Par la suite, Morph fait régulièrement la une pour ses dépenses excessives et sa stratégie confuse : dépense de dizaines de milliers de dollars à Token2049 à Singapour pour inviter le groupe K-pop tripleS et DJ SODA ; location d’un bureau au 77e étage du World Trade Center de New York, partagé avec Foresight et The Block ; paiement de plus de 200 000 dollars à BulbaSwap, un projet copiant Uniswap v2, mais classé seulement 200e au classement mondial des DEX.
Entre-temps, le volume des transactions sur le réseau principal de Morph reste faible, environ 16 000 par jour, loin des millions de Base. Le lancement du jeton est reporté à plusieurs reprises, les départs internes sont nombreux, certains employés n’ayant même pas reçu de contrat clair sur les jetons.
Au début 2025, Khan annonce son départ de Morph pour fonder une nouvelle blockchain, Miden. Cecilia reste PDG en titre, mais son pouvoir réel diminue encore. Enfin, en juin 2025, elle choisit de partir.

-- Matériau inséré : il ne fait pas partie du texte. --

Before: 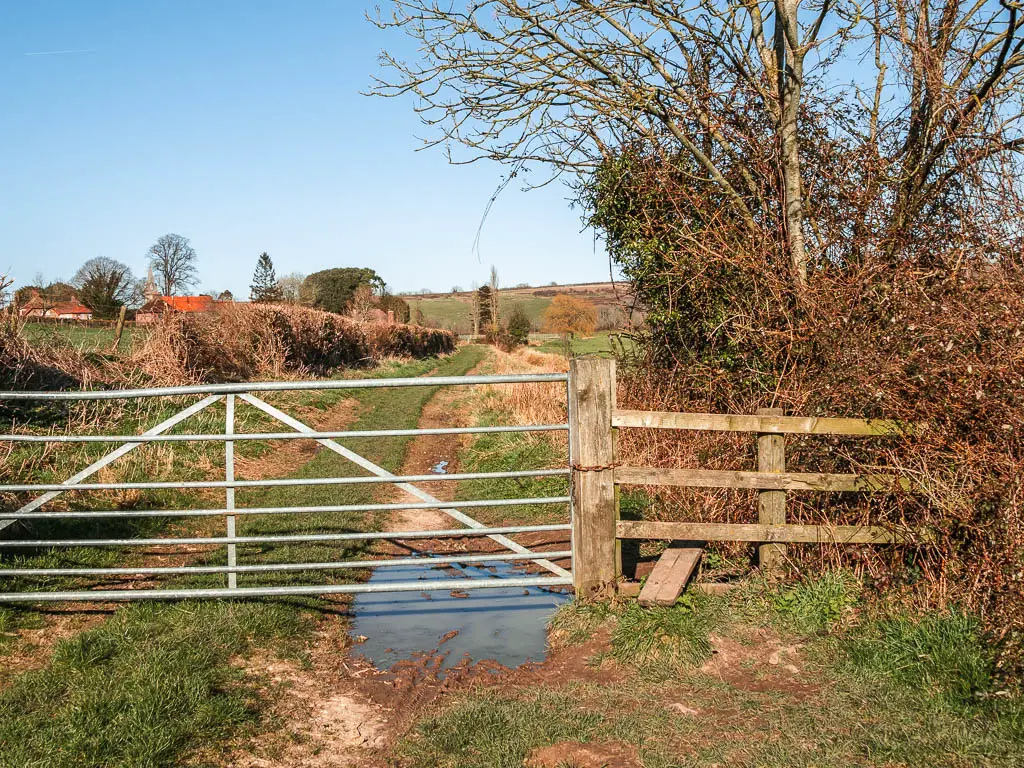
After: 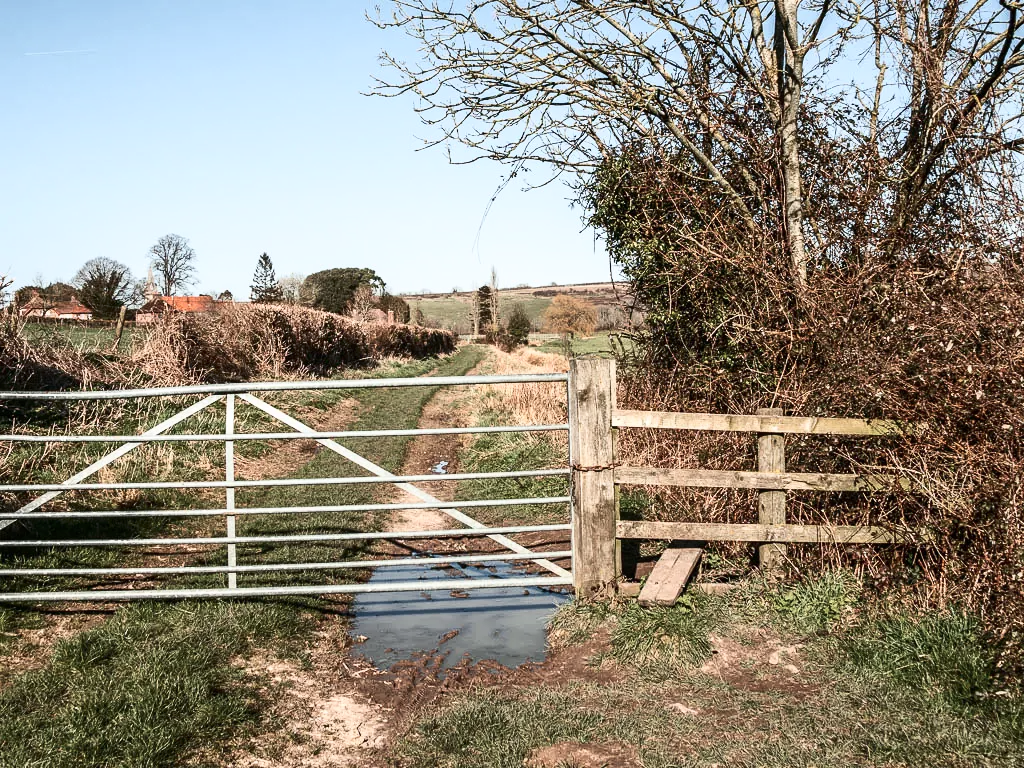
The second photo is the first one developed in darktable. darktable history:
contrast brightness saturation: contrast 0.25, saturation -0.317
shadows and highlights: shadows -1.78, highlights 40.34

Plus dramatique encore : celui qui dirige réellement Morph n’a peut-être jamais été le PDG officiel. Selon Blockworks, Forest Bai, cofondateur de Foresight Ventures, est surnommé « le capitaine fantôme » par les employés. Bien absent de la direction de Morph, il participe intensément à la stratégie, au budget, aux ressources humaines, et est même ajouté officiellement aux canaux Slack, exerçant une influence directe sur l’équipe. La gouvernance et la structure de pouvoir de Morph sont donc largement remises en question.

Et curieusement, dans l’esprit de la plupart des communautés crypto, l’image de Cecilia reste floue. Mais parce qu’elle a publié à plusieurs reprises sur les réseaux sociaux des photos de ses pieds, c’est justement cette partie de son corps qui reste gravée dans les mémoires.